In this exercise, the data must be written out exactly.

(Excerpted records)

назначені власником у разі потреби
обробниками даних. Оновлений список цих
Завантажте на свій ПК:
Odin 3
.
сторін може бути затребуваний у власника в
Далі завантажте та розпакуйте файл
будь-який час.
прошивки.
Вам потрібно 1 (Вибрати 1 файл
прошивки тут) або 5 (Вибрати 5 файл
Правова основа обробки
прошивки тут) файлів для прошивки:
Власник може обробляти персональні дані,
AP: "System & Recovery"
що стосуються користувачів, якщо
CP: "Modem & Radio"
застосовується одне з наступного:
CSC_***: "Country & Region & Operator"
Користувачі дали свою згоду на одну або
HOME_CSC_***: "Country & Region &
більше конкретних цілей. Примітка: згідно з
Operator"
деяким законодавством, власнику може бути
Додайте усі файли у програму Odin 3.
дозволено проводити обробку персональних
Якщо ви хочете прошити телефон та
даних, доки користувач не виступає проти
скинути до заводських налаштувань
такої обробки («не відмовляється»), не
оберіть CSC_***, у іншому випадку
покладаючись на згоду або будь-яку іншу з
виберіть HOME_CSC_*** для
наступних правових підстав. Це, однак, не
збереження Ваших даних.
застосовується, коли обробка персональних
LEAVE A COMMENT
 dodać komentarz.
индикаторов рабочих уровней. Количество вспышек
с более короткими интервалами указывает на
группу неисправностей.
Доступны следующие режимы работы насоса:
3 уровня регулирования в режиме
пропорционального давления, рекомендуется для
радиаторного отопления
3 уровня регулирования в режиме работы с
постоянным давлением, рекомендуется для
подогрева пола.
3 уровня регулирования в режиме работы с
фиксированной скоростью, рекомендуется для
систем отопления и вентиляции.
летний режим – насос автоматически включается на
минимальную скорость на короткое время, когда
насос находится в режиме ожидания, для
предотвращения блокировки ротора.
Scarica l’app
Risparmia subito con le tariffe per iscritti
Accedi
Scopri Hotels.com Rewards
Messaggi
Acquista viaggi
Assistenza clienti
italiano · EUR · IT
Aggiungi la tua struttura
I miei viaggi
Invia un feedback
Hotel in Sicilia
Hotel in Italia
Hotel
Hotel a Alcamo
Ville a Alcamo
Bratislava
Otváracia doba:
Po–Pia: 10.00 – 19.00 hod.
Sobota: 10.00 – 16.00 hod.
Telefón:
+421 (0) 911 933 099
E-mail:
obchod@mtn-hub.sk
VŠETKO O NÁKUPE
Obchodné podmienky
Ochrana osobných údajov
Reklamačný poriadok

(End Excerpted records)

#### Output below:
назначені власником у разі потреби
обробниками даних. Оновлений список цих
Завантажте на свій ПК:
Odin 3
.
сторін може бути затребуваний у власника в
Далі завантажте та розпакуйте файл
будь-який час.
прошивки.
Вам потрібно 1 (Вибрати 1 файл
прошивки тут) або 5 (Вибрати 5 файл
Правова основа обробки
прошивки тут) файлів для прошивки:
Власник може обробляти персональні дані,
AP: "System & Recovery"
що стосуються користувачів, якщо
CP: "Modem & Radio"
застосовується одне з наступного:
CSC_***: "Country & Region & Operator"
Користувачі дали свою згоду на одну або
HOME_CSC_***: "Country & Region &
більше конкретних цілей. Примітка: згідно з
Operator"
деяким законодавством, власнику може бути
Додайте усі файли у програму Odin 3.
дозволено проводити обробку персональних
Якщо ви хочете прошити телефон та
даних, доки користувач не виступає проти
скинути до заводських налаштувань
такої обробки («не відмовляється»), не
оберіть CSC_***, у іншому випадку
покладаючись на згоду або будь-яку іншу з
виберіть HOME_CSC_*** для
наступних правових підстав. Це, однак, не
збереження Ваших даних.
застосовується, коли обробка персональних
LEAVE A COMMENT
 dodać komentarz.
индикаторов рабочих уровней. Количество вспышек
с более короткими интервалами указывает на
группу неисправностей.
Доступны следующие режимы работы насоса:
3 уровня регулирования в режиме
пропорционального давления, рекомендуется для
радиаторного отопления
3 уровня регулирования в режиме работы с
постоянным давлением, рекомендуется для
подогрева пола.
3 уровня регулирования в режиме работы с
фиксированной скоростью, рекомендуется для
систем отопления и вентиляции.
летний режим – насос автоматически включается на
минимальную скорость на короткое время, когда
насос находится в режиме ожидания, для
предотвращения блокировки ротора.
Scarica l’app
Risparmia subito con le tariffe per iscritti
Accedi
Scopri Hotels.com Rewards
Messaggi
Acquista viaggi
Assistenza clienti
italiano · EUR · IT
Aggiungi la tua struttura
I miei viaggi
Invia un feedback
Hotel in Sicilia
Hotel in Italia
Hotel
Hotel a Alcamo
Ville a Alcamo
Bratislava
Otváracia doba:
Po–Pia: 10.00 – 19.00 hod.
Sobota: 10.00 – 16.00 hod.
Telefón:
+421 (0) 911 933 099
E-mail:
obchod@mtn-hub.sk
VŠETKO O NÁKUPE
Obchodné podmienky
Ochrana osobných údajov
Reklamačný poriadok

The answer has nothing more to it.